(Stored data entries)
# # #

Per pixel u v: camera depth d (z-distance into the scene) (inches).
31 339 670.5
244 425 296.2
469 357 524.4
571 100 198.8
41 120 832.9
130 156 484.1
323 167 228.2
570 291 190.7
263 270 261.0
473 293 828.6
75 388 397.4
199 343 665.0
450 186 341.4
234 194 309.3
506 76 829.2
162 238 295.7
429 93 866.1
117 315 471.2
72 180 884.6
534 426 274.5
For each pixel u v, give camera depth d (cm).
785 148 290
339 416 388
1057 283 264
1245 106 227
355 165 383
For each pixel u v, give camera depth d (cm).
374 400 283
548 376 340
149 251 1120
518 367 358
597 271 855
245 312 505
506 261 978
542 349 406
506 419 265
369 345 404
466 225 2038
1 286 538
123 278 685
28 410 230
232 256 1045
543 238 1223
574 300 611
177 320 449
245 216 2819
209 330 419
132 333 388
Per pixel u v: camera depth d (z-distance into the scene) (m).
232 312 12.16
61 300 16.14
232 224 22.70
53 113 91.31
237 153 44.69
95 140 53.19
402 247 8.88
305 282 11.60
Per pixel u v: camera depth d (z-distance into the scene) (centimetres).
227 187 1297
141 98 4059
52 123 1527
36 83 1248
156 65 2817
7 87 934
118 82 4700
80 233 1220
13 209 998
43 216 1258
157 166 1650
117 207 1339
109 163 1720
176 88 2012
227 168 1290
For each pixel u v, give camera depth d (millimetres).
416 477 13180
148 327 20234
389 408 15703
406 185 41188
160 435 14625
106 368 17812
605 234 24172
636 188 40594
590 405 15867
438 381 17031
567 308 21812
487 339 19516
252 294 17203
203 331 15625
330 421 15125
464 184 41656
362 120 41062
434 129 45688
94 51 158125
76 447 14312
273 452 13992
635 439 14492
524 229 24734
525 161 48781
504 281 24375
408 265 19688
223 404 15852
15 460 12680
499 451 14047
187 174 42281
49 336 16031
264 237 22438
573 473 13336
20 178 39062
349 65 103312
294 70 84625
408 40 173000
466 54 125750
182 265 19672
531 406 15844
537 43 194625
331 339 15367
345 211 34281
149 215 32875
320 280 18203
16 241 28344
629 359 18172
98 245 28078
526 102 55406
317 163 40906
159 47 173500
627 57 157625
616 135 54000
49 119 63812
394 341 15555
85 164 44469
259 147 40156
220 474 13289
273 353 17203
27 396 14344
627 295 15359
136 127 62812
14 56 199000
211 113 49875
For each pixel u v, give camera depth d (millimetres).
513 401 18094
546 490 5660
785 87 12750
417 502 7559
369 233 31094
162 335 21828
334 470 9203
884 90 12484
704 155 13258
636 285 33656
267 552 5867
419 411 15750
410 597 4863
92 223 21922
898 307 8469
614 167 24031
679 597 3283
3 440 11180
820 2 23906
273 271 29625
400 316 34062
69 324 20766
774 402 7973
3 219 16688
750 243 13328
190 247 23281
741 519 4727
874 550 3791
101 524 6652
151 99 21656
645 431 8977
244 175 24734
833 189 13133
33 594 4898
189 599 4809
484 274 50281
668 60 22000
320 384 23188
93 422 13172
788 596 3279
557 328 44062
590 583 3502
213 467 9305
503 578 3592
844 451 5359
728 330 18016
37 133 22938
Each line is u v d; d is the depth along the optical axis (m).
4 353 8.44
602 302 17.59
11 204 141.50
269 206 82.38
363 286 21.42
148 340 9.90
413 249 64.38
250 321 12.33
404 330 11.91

# # #

Try it ▸
Your answer must be the lines from the first line of the records through the line containing "339 416 388", copied exactly.

Result of this exercise ▸
Per pixel u v: camera depth d (z-distance into the scene) (inches).
31 339 670.5
244 425 296.2
469 357 524.4
571 100 198.8
41 120 832.9
130 156 484.1
323 167 228.2
570 291 190.7
263 270 261.0
473 293 828.6
75 388 397.4
199 343 665.0
450 186 341.4
234 194 309.3
506 76 829.2
162 238 295.7
429 93 866.1
117 315 471.2
72 180 884.6
534 426 274.5
For each pixel u v, give camera depth d (cm).
785 148 290
339 416 388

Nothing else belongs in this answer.